→ **Passage**

Ceramics by Chotsani Elaine Dean on Display at Augustana’s Eide/Dalrymple Gallery

February 20, 2025
Dean Exhibition

The Eide/Dalrymple Gallery at Augustana University opens “Comptoir de Commerce: Luminal — Ceramics by Chotsani Elaine Dean,” which will be on view through Thursday, March 6. The Augustana University Department of Art will host Dean on Wednesday, March 5, and Thursday, March 6, where she will be meeting with a range of classes. A closing gallery reception will take place from 7-9 p.m. on March 6, with Dean’s artist talk at 7:30 p.m.

Dean

Using earthenware, stoneware, slip-cast porcelain and porcelain paper clay, Dean transforms everyday decorative forms in order to connect her viewers to wider narratives that reveal both personal and global histories of the United States. The works often include writing, including names, dates, as well as longitude and latitude coordinates. Dean also gives each work an evocative title, offering wider meanings rooted in history.

“Every object is not quite what it seems and much more than what it seems in this exhibition,” noted Director of the Eide/Dalrymple Gallery Dr. Lindsay Twa. “Each object often speaks to other domestic crafting traditions and materials, such as stoneware tiles that mimic the textile strips of a pieced-strip sampler quilt. A ceramic artform in dialogue with a quilting tradition tied to the history of cotton, southern plantations and the artist’s own ancestry. This complex invoking of multiple materials and craft traditions is the visual means for engaging with the entanglements of history. This exhibition demands that viewers slow down, look closely and, as needed, look up the names and words that appear within the works and in the titles. Such efforts reward the viewer as history slowly unfolds through the contemporary works of Chotsani Elaine Dean.”

“Memory Spoon: in a Hardenbergh kitchen cellar, a garden grew inside her spirit"

For example, “Memory Spoon,” hangs from a nail on the wall. Created of porcelain paper clay, the large cooking utensil is glazed to look like brass. The words “kitchen cook” are inscribed on the handle. The bowl of the spoon angles off axis. Flowers and seeds (grown in the artist’s garden) can be seen embedded in resin within the spoon’s bowl. Delicate and elaborate ribbons seem tied onto the spoon’s handle until a closer look reveals that these forms, too, are porcelain paper clay.

The work’s full title, “Memory Spoon: in a Hardenbergh kitchen cellar, a garden grew inside her spirit,” guides us. In her artist statement, Dean notes how her visual research evolved to include her hometown, Hartford, Connecticut, its Dutch culture and the life of Sojourner Truth. Hardenbergh is the family that owned Isabelle Baumfree, the remarkable woman who would escape to freedom and rename herself Sojourner Truth.

→ **Information shown**
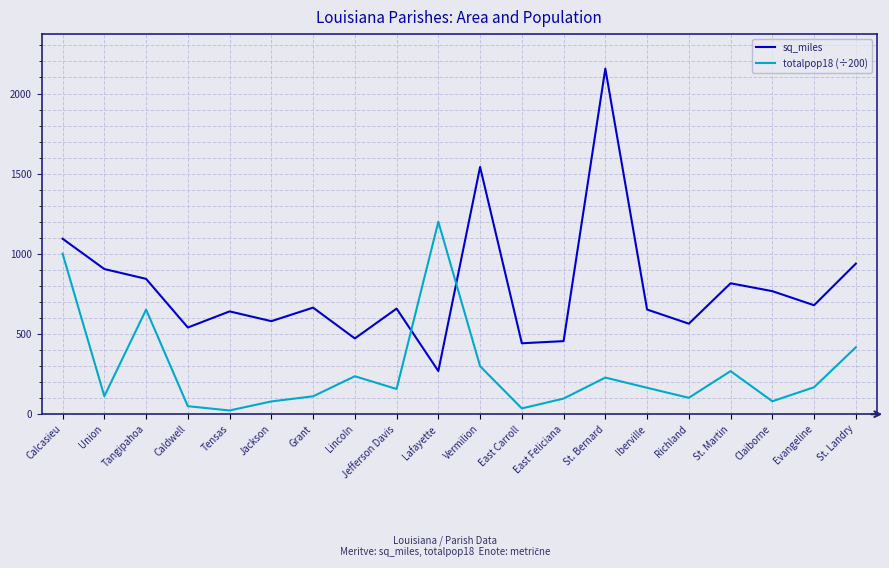

What is the spread (max minus min) of values at East Feliciana?

358.3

→ **Activity**
Reproduce word for word the stretch of the exhibition article from "The Eide/Dalrymple Gallery at" through "rooted in history.". The listing has no connection to the gallery exhibition article.

→ **Output for this exercise**
The Eide/Dalrymple Gallery at Augustana University opens “Comptoir de Commerce: Luminal — Ceramics by Chotsani Elaine Dean,” which will be on view through Thursday, March 6. The Augustana University Department of Art will host Dean on Wednesday, March 5, and Thursday, March 6, where she will be meeting with a range of classes. A closing gallery reception will take place from 7-9 p.m. on March 6, with Dean’s artist talk at 7:30 p.m.

Dean

Using earthenware, stoneware, slip-cast porcelain and porcelain paper clay, Dean transforms everyday decorative forms in order to connect her viewers to wider narratives that reveal both personal and global histories of the United States. The works often include writing, including names, dates, as well as longitude and latitude coordinates. Dean also gives each work an evocative title, offering wider meanings rooted in history.